The Northern Cross Asterism

Northern Cross
Courtesy: Photo via Flickr user Janne.

The Northern Cross is an astronomical asterism in the northern hemisphere of the celestial sphere, corresponding closely with the constellation Cygnus The Swan. It is much larger than the Southern Cross and consists of the brightest stars in Cygnus, Deneb, Sadr, Gienah, Delta Cygni and Albireo. The ‘head’ of the cross, Deneb, is also part of the Summer Triangle asterism.

Like the Summer Triangle, the Northern Cross is an indicator of the seasons. Near midnight during summer, the Cross lies virtually overhead at mid-northern latitudes; whereas the Cross can be seen during spring in the early morning to the East.
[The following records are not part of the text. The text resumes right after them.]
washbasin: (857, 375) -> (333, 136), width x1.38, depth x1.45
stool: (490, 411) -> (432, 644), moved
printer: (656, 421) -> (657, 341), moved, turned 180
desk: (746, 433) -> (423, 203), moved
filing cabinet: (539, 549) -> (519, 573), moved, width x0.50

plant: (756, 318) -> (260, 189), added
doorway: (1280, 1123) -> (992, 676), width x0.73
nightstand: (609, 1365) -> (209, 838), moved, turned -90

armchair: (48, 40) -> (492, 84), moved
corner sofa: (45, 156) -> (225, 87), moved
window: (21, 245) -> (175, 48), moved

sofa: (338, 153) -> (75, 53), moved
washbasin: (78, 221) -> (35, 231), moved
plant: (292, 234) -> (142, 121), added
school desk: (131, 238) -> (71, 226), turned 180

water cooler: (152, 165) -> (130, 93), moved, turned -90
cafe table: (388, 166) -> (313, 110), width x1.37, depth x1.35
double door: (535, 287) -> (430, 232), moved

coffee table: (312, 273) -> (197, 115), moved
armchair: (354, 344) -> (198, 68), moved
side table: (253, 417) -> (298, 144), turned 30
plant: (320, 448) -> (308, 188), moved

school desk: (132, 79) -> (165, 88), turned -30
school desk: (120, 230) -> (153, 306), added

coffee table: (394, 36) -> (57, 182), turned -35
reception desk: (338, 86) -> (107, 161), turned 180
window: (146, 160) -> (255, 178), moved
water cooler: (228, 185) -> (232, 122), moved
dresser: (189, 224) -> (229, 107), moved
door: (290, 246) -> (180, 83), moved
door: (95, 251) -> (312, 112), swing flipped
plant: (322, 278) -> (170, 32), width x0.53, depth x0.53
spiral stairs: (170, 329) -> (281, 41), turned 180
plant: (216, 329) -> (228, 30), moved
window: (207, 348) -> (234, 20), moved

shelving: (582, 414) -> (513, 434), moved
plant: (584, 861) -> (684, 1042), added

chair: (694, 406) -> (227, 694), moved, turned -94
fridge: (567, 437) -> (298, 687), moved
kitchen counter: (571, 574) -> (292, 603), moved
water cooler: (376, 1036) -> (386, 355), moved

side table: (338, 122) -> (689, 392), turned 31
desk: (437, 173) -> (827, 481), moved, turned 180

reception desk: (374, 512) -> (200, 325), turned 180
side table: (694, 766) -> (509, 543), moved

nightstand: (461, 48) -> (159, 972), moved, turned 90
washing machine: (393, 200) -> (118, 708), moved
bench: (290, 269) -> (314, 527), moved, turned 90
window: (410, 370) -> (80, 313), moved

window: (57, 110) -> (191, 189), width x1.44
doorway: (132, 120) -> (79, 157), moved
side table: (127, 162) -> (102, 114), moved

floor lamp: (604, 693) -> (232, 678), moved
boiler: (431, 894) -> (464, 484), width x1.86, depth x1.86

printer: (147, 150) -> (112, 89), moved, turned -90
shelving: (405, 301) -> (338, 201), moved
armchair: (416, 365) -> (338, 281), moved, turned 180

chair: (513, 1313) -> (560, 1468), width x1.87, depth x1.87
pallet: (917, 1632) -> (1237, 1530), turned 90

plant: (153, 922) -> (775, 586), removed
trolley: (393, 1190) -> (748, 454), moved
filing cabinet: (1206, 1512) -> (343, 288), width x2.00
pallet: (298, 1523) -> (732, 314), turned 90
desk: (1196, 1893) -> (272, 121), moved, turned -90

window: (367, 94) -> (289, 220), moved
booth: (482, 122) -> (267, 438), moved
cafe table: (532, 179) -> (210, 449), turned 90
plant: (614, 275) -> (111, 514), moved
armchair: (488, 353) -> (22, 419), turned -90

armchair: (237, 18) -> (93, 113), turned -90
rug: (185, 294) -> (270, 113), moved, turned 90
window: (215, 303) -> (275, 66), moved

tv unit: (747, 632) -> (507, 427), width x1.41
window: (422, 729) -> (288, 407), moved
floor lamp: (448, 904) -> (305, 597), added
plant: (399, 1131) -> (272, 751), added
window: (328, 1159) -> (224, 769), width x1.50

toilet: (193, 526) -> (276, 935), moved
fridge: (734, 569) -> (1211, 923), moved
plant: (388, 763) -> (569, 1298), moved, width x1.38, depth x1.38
In the autumn the cross is visible in the evening to the West until November. It never dips below the horizon at or above 45° north latitude, just grazing the northern horizon at its lowest point. From the southern hemisphere it appears upside down and low in the sky during the winter months.

In Johann Bayer’s 17th-century star atlas, the Uranometria, it was suggested that Alpha, Beta and Gamma Cygni formed the pole of the Christian Cross, while Delta and Epsilon formed the cross beam. The variable star P Cygni was then considered to be the body of Christ.